Starring: Owen Wilson, Adrien Brody, Jason Schwartzman

Earlier this year I was forced to make a difficult decision. The 20th of May saw the airing of the 400th episode of The Simpsons, a show that, up until 1998, had represented the zenith of TV comedy and had exercised as much a formative effect over me as my parents. With this landmark, one fact became painfully obvious: over half of The Simpsons is bad.

I still consider myself a Simpsons fan for much the same reason that I am still a Wes Anderson fan. Not because I feel there is any chance of the series getting back on track – that shark has been well and truly jumped – but because I have enough good times in the bank. After the inspirational Rushmore and the beautifully-rendered The Royal Tenenbaums – both of which masterfully build on the promise of Bottle Rocket – came the sub-par Life Aquatic, and now another unforgivable bout of navel-gazing in the form of The Darjeeling Limited. Anderson is teetering on a similar precipice to Matt Groening – one more dud and half of his output will have been stinkers.

The Darjeeling Limited follows the self-indulgent exploits of three brothers, intent on finding themselves a year after their father’s death, and showcases a director desperate to rediscover what it was that once made him so good at what he does.
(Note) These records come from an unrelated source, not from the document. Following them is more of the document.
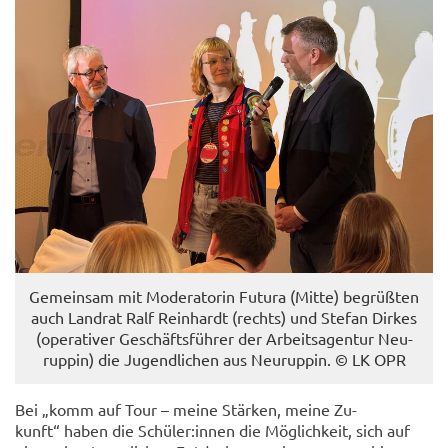
Ge­mein­sam mit Mo­de­ra­to­rin Fu­tu­ra (Mitte) be­grüß­ten
auch Land­rat Ralf Rein­hardt (rechts) und Ste­fan Dir­kes
(ope­ra­ti­ver Ge­schäfts­füh­rer der Ar­beits­agen­tur Neu­
rup­pin) die Ju­gend­li­chen aus Neu­rup­pin. © LK OPR
Bei „komm auf Tour – meine Stär­ken, meine Zu­
kunft“ haben die Schü­ler:innen die Mög­lich­keit, sich auf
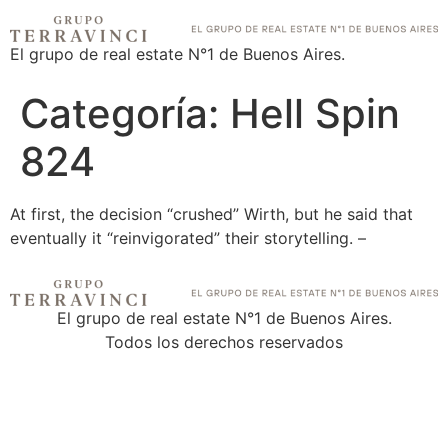
El grupo de real estate N°1 de Buenos Aires.
Categoría:
Hell Spin
824
At first, the decision “crushed” Wirth, but he said that
eventually it “reinvigorated” their storytelling. –
El grupo de real estate N°1 de Buenos Aires.
Todos los derechos reservados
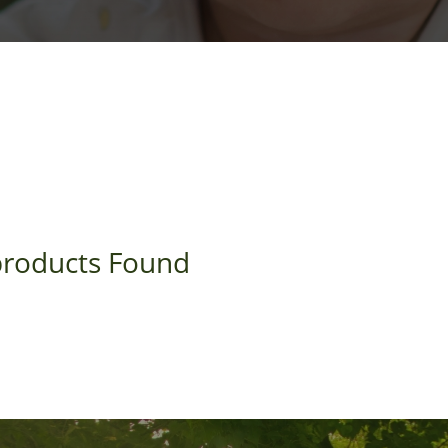
roducts Found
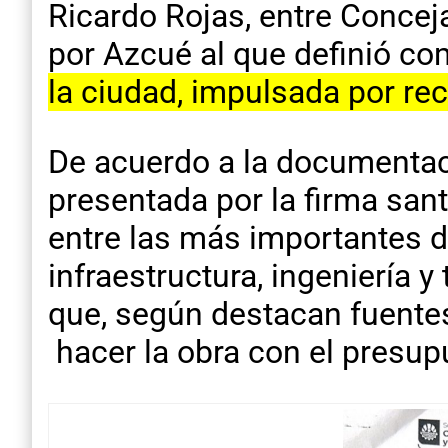
Ricardo Rojas, entre Conceja
por Azcué al que definió c
la ciudad, impulsada por re
De acuerdo a la documentaci
presentada por la firma sa
entre las más importantes d
infraestructura, ingeniería 
que, según destacan fuentes
hacer la obra con el presupu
Both Anderson and his characters singularly fail in their attempts to recapture the past: the boys cannot reanimate their father’s car in time for his funeral, just as Anderson cannot breathe fresh life into the staples of a genre he has so firmly ensconced himself within. The director’s tics are here for all to see, but the slow-motion musical interludes and dispassionate dialogue seem almost hackneyed, a shadow of their former selves from earlier works. It is an over-reliance on these devices that leaves the film with an overall Anderson-by-numbers feel: one particular scene, in which Owen Wilson finally removes his facial bandages, is painfully reminiscent of Richie Tenenbaum’s suicide attempt – a much happier time for the viewer and director alike. 
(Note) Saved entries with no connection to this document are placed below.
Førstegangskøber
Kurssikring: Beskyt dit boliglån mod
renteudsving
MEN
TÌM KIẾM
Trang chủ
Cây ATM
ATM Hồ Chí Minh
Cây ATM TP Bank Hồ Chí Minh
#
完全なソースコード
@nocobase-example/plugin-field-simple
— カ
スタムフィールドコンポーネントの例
 Further unwelcome parallels can be drawn between Anderson and his characters when we consider the Whitman boys’ casual fascination with their Indian surroundings. Anderson attempts to present the fact that the boys include indigenous religious ceremonies on their laminated itineraries of self-discovery as humorous, but again the director is guilty of the very same cultural cherry-picking. It is through an association with such grandeur and tradition that Anderson hopes to lend his film some much needed exoticism, but it is when his characters are thrust into their host country’s bosom that the film loses any focus it may have had; indeed the film is derailed so spectacularly by the boys’ expulsion from the titular train that one almost suspects it is deliberate, a cautionary note to fellow film-makers – This is what happens if you go off the tracks

All this of course could be excused if the film were entertaining. The humour however is so slight as to pass almost totally under the radar, the pace is irritatingly pedestrian, and the conclusion is thoroughly unsatisfying. Oh so the literal baggage was meant to represent the characters’ emotional baggage – I guess it must have been a metaphor all along. Mollycoddling an audience in such a way is not a right earned by a film as insubstantial as this one. With two strikes down, Mr. Anderson truly is teetering on that precipice. One more like this and I’ll be only to happy to give him out.